_TASK ITEM_: However many lines the data holds, transcribe them all exactly.
════
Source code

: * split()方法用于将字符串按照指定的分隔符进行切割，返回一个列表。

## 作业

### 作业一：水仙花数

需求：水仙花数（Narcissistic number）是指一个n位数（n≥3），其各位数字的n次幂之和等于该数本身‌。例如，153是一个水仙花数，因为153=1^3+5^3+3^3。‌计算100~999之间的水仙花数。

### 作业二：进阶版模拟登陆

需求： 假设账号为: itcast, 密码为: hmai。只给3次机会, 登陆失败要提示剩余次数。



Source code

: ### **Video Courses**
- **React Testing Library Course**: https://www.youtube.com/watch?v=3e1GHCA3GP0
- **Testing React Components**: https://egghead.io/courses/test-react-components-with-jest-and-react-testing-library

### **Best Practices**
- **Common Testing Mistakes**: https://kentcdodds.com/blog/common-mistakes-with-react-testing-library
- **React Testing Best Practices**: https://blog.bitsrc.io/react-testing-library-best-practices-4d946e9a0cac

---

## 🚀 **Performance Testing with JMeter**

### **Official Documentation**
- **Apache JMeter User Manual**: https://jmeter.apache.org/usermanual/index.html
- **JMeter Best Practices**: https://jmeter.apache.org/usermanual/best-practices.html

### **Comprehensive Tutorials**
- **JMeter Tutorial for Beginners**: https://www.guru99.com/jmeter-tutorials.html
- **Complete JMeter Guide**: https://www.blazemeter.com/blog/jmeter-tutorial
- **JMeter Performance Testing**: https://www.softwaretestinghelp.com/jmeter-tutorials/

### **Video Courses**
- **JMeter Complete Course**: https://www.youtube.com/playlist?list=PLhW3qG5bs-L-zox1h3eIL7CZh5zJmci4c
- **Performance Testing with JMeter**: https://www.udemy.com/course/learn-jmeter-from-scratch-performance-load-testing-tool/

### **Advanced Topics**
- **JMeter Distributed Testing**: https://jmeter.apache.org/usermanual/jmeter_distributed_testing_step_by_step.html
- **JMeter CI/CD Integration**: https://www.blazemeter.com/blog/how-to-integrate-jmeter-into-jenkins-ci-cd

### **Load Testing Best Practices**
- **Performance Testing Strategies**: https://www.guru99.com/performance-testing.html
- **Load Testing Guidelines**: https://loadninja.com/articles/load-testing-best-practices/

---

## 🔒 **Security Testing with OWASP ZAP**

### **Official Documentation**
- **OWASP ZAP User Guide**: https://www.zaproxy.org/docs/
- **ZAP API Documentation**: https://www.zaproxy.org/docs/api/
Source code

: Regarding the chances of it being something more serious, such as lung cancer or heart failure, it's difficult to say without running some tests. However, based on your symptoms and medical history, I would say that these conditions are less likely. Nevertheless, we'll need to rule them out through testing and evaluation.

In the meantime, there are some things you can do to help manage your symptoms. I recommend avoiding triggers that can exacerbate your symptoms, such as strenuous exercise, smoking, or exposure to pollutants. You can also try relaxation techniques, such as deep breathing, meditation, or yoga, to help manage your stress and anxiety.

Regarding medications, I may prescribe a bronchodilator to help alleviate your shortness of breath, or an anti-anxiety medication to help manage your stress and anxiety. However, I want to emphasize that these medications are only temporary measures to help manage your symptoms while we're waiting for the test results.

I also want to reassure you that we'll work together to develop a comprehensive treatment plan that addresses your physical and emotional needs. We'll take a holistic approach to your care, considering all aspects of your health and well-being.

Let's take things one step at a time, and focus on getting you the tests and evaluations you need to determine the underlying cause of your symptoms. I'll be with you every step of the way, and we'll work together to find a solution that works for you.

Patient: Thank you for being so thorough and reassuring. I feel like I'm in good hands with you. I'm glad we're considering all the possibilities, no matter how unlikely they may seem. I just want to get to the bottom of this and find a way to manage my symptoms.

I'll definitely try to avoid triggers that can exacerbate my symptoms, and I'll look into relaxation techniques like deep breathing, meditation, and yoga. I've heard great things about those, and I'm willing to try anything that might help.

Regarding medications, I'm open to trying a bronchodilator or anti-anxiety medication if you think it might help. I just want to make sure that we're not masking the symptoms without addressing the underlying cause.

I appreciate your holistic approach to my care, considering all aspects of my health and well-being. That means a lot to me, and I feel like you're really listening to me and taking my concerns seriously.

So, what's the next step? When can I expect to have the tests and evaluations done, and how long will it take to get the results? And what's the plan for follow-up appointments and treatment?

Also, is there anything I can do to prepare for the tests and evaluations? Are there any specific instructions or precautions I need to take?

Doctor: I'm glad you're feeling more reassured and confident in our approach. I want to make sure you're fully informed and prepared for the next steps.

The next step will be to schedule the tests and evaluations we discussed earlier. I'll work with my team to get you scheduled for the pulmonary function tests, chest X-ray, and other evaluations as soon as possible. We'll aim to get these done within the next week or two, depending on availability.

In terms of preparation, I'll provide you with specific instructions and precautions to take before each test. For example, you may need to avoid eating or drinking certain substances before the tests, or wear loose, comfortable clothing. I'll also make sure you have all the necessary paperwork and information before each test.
════
_YOUR SOLUTION_:
Source code

: * split()方法用于将字符串按照指定的分隔符进行切割，返回一个列表。

## 作业

### 作业一：水仙花数

需求：水仙花数（Narcissistic number）是指一个n位数（n≥3），其各位数字的n次幂之和等于该数本身‌。例如，153是一个水仙花数，因为153=1^3+5^3+3^3。‌计算100~999之间的水仙花数。

### 作业二：进阶版模拟登陆

需求： 假设账号为: itcast, 密码为: hmai。只给3次机会, 登陆失败要提示剩余次数。



Source code

: ### **Video Courses**
- **React Testing Library Course**: https://www.youtube.com/watch?v=3e1GHCA3GP0
- **Testing React Components**: https://egghead.io/courses/test-react-components-with-jest-and-react-testing-library

### **Best Practices**
- **Common Testing Mistakes**: https://kentcdodds.com/blog/common-mistakes-with-react-testing-library
- **React Testing Best Practices**: https://blog.bitsrc.io/react-testing-library-best-practices-4d946e9a0cac

---

## 🚀 **Performance Testing with JMeter**

### **Official Documentation**
- **Apache JMeter User Manual**: https://jmeter.apache.org/usermanual/index.html
- **JMeter Best Practices**: https://jmeter.apache.org/usermanual/best-practices.html

### **Comprehensive Tutorials**
- **JMeter Tutorial for Beginners**: https://www.guru99.com/jmeter-tutorials.html
- **Complete JMeter Guide**: https://www.blazemeter.com/blog/jmeter-tutorial
- **JMeter Performance Testing**: https://www.softwaretestinghelp.com/jmeter-tutorials/

### **Video Courses**
- **JMeter Complete Course**: https://www.youtube.com/playlist?list=PLhW3qG5bs-L-zox1h3eIL7CZh5zJmci4c
- **Performance Testing with JMeter**: https://www.udemy.com/course/learn-jmeter-from-scratch-performance-load-testing-tool/

### **Advanced Topics**
- **JMeter Distributed Testing**: https://jmeter.apache.org/usermanual/jmeter_distributed_testing_step_by_step.html
- **JMeter CI/CD Integration**: https://www.blazemeter.com/blog/how-to-integrate-jmeter-into-jenkins-ci-cd

### **Load Testing Best Practices**
- **Performance Testing Strategies**: https://www.guru99.com/performance-testing.html
- **Load Testing Guidelines**: https://loadninja.com/articles/load-testing-best-practices/

---

## 🔒 **Security Testing with OWASP ZAP**

### **Official Documentation**
- **OWASP ZAP User Guide**: https://www.zaproxy.org/docs/
- **ZAP API Documentation**: https://www.zaproxy.org/docs/api/
Source code

: Regarding the chances of it being something more serious, such as lung cancer or heart failure, it's difficult to say without running some tests. However, based on your symptoms and medical history, I would say that these conditions are less likely. Nevertheless, we'll need to rule them out through testing and evaluation.

In the meantime, there are some things you can do to help manage your symptoms. I recommend avoiding triggers that can exacerbate your symptoms, such as strenuous exercise, smoking, or exposure to pollutants. You can also try relaxation techniques, such as deep breathing, meditation, or yoga, to help manage your stress and anxiety.

Regarding medications, I may prescribe a bronchodilator to help alleviate your shortness of breath, or an anti-anxiety medication to help manage your stress and anxiety. However, I want to emphasize that these medications are only temporary measures to help manage your symptoms while we're waiting for the test results.

I also want to reassure you that we'll work together to develop a comprehensive treatment plan that addresses your physical and emotional needs. We'll take a holistic approach to your care, considering all aspects of your health and well-being.

Let's take things one step at a time, and focus on getting you the tests and evaluations you need to determine the underlying cause of your symptoms. I'll be with you every step of the way, and we'll work together to find a solution that works for you.

Patient: Thank you for being so thorough and reassuring. I feel like I'm in good hands with you. I'm glad we're considering all the possibilities, no matter how unlikely they may seem. I just want to get to the bottom of this and find a way to manage my symptoms.

I'll definitely try to avoid triggers that can exacerbate my symptoms, and I'll look into relaxation techniques like deep breathing, meditation, and yoga. I've heard great things about those, and I'm willing to try anything that might help.

Regarding medications, I'm open to trying a bronchodilator or anti-anxiety medication if you think it might help. I just want to make sure that we're not masking the symptoms without addressing the underlying cause.

I appreciate your holistic approach to my care, considering all aspects of my health and well-being. That means a lot to me, and I feel like you're really listening to me and taking my concerns seriously.

So, what's the next step? When can I expect to have the tests and evaluations done, and how long will it take to get the results? And what's the plan for follow-up appointments and treatment?

Also, is there anything I can do to prepare for the tests and evaluations? Are there any specific instructions or precautions I need to take?

Doctor: I'm glad you're feeling more reassured and confident in our approach. I want to make sure you're fully informed and prepared for the next steps.

The next step will be to schedule the tests and evaluations we discussed earlier. I'll work with my team to get you scheduled for the pulmonary function tests, chest X-ray, and other evaluations as soon as possible. We'll aim to get these done within the next week or two, depending on availability.

In terms of preparation, I'll provide you with specific instructions and precautions to take before each test. For example, you may need to avoid eating or drinking certain substances before the tests, or wear loose, comfortable clothing. I'll also make sure you have all the necessary paperwork and information before each test.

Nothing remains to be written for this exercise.